Because the study sample was small, LiPuma hopes expanded studies can be performed to determine whether the results hold with larger numbers of CF patients.
What LiPuma’s research means for the future of CF care is uncertain. “What we do know is that antibiotic therapy has absolutely led to increased survival in CF,” he says, “and there’s plenty of data to not only suggest but to indicate that the more intensive antibiotic use over the past decade has benefited patients greatly and that early aggressive therapy now for new infections is holding real promise for either eradicating early infection or at least postponing it and thereby preserving lung. What this study does is it raises the question, is there a tipping point after which we are starting to work against ourselves, in a way, with antibiotics, and if so, how is that happening?”

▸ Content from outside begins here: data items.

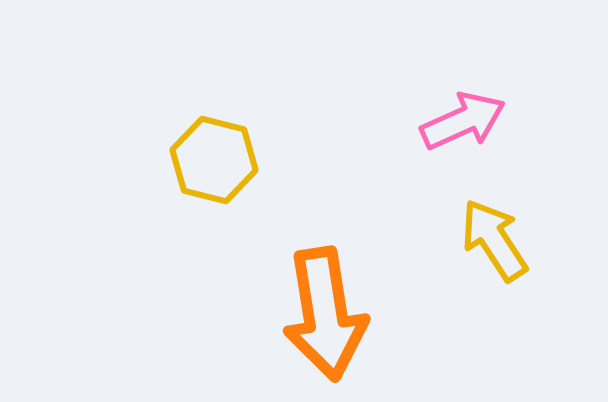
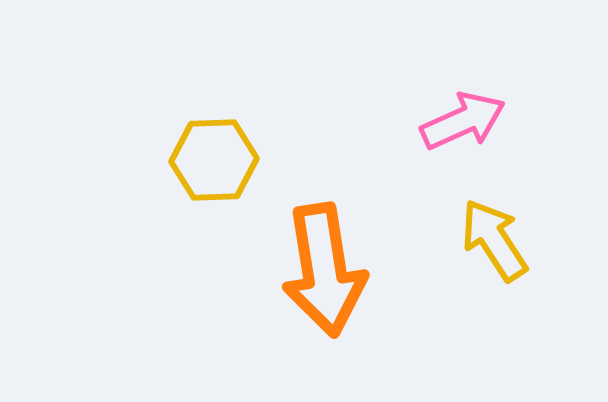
yellow hexagon: rotated 16 degrees counterclockwise
orange arrow: moved 1 px left, 44 px up
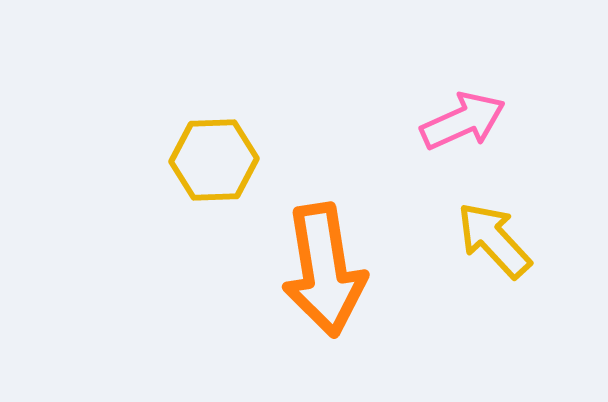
yellow arrow: rotated 10 degrees counterclockwise
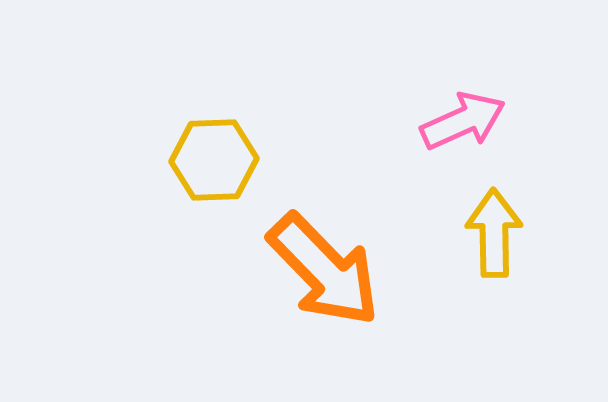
yellow arrow: moved 7 px up; rotated 42 degrees clockwise
orange arrow: rotated 35 degrees counterclockwise
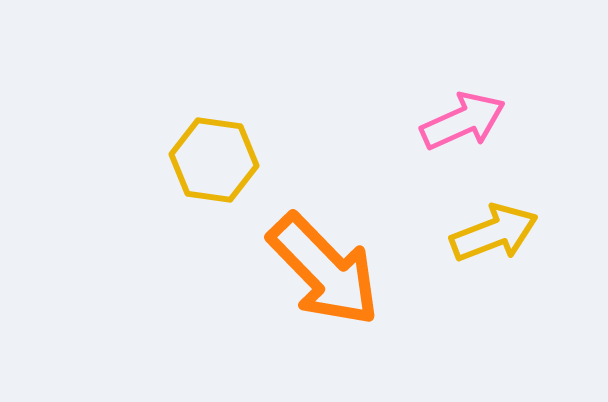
yellow hexagon: rotated 10 degrees clockwise
yellow arrow: rotated 70 degrees clockwise
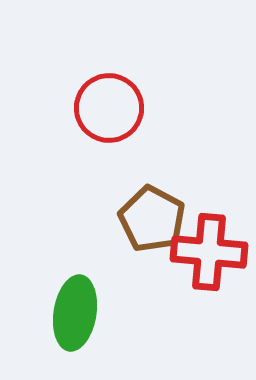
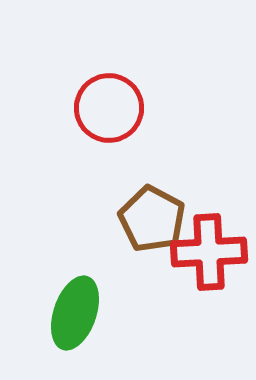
red cross: rotated 8 degrees counterclockwise
green ellipse: rotated 10 degrees clockwise
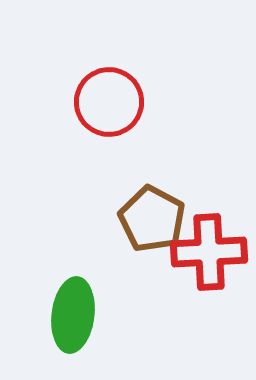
red circle: moved 6 px up
green ellipse: moved 2 px left, 2 px down; rotated 12 degrees counterclockwise
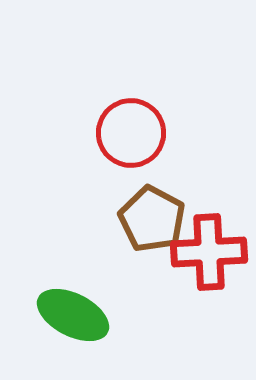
red circle: moved 22 px right, 31 px down
green ellipse: rotated 70 degrees counterclockwise
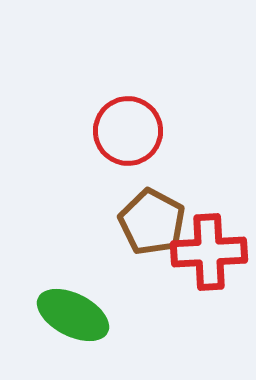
red circle: moved 3 px left, 2 px up
brown pentagon: moved 3 px down
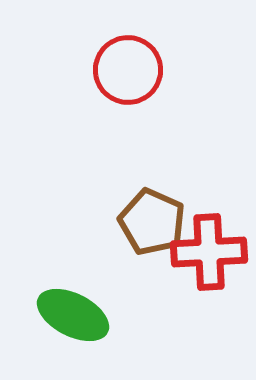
red circle: moved 61 px up
brown pentagon: rotated 4 degrees counterclockwise
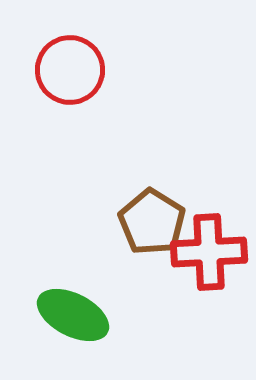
red circle: moved 58 px left
brown pentagon: rotated 8 degrees clockwise
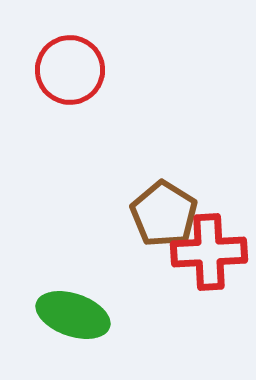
brown pentagon: moved 12 px right, 8 px up
green ellipse: rotated 8 degrees counterclockwise
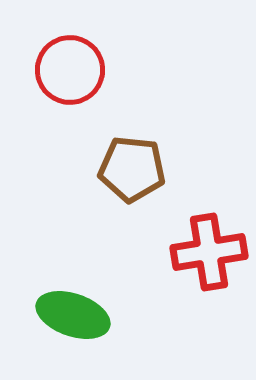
brown pentagon: moved 32 px left, 45 px up; rotated 26 degrees counterclockwise
red cross: rotated 6 degrees counterclockwise
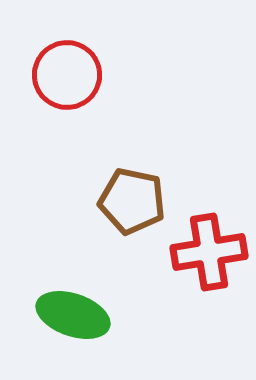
red circle: moved 3 px left, 5 px down
brown pentagon: moved 32 px down; rotated 6 degrees clockwise
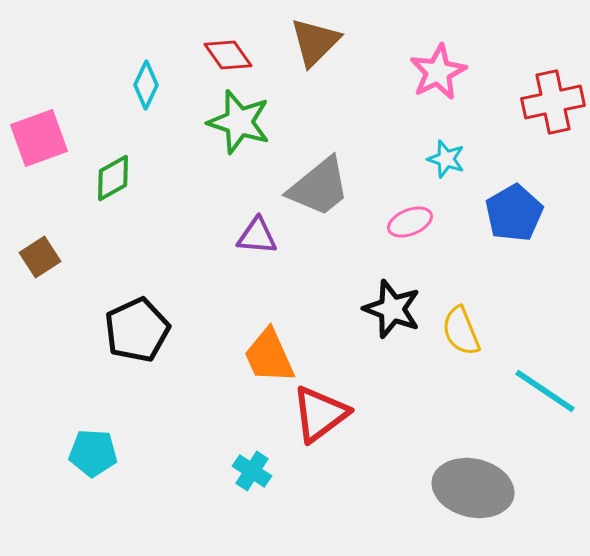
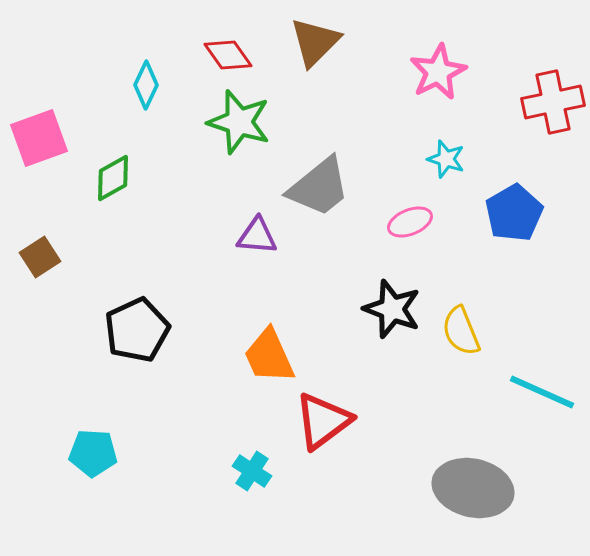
cyan line: moved 3 px left, 1 px down; rotated 10 degrees counterclockwise
red triangle: moved 3 px right, 7 px down
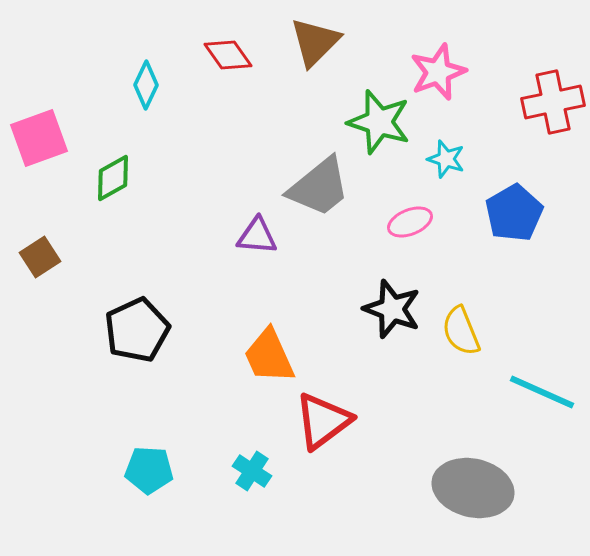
pink star: rotated 6 degrees clockwise
green star: moved 140 px right
cyan pentagon: moved 56 px right, 17 px down
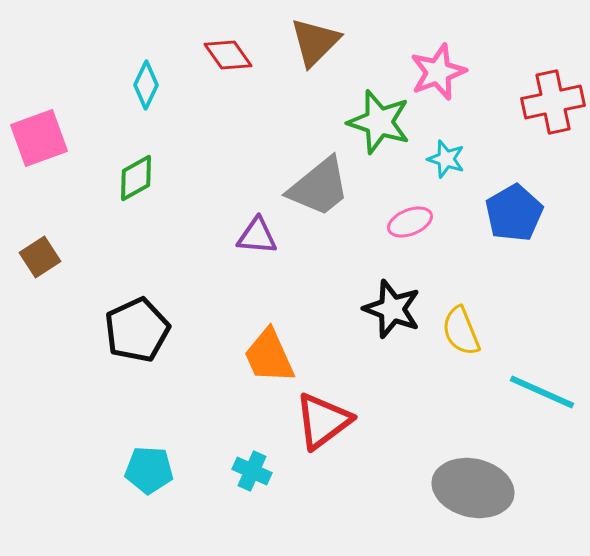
green diamond: moved 23 px right
cyan cross: rotated 9 degrees counterclockwise
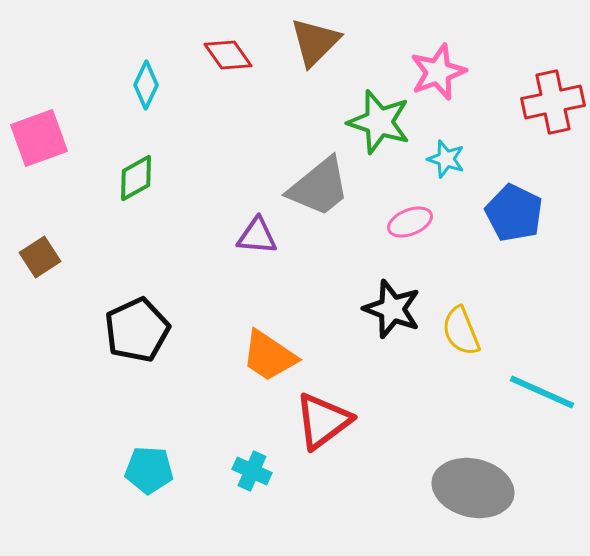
blue pentagon: rotated 16 degrees counterclockwise
orange trapezoid: rotated 32 degrees counterclockwise
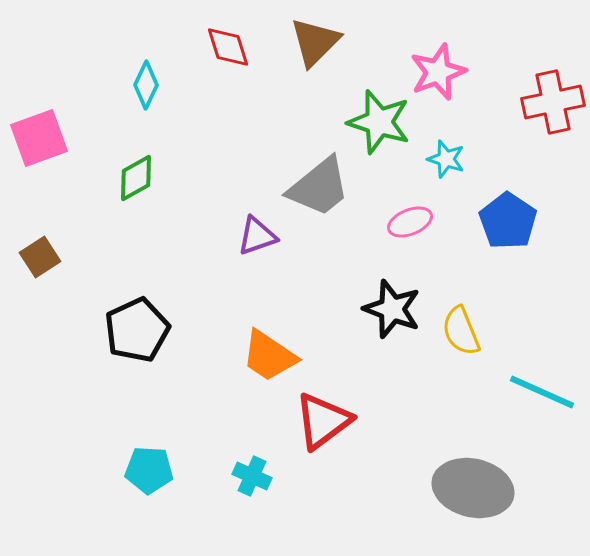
red diamond: moved 8 px up; rotated 18 degrees clockwise
blue pentagon: moved 6 px left, 8 px down; rotated 8 degrees clockwise
purple triangle: rotated 24 degrees counterclockwise
cyan cross: moved 5 px down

One hypothesis, according to LiPuma, is that antibiotics may be killing off some species that are helping to keep other, more virulent species in check in the lung. Perhaps more judicious use of antibiotics after a certain point in time in the disease progression is needed. The study makes no recommendations with regard to care for CF patients because the answers remain unclear.
“What we do have, though,” LiPuma says, “is a better understanding of what’s happening in the lungs of patients through the course of 10 years, watching their disease progress. As we understand it more and confirm some of the findings found in this paper, it then generates hypotheses that can be tested, such as maybe we ought to think about a slightly different way of giving antibiotics. The study also raises possibilities about mechanisms: What’s the mechanism by which these last few surviving species are able to hang on, are able to fill the room we’ve made by clearing out some of the other ones? So it’s informative because it gives us a clearer picture of what’s going on and whenever we have a clearer picture, it generates more questions. Those questions can generate hypotheses that may eventually, hopefully, lead to interventional trials.”
— Carolyn Gutierrez is a freelance writer based in New York City.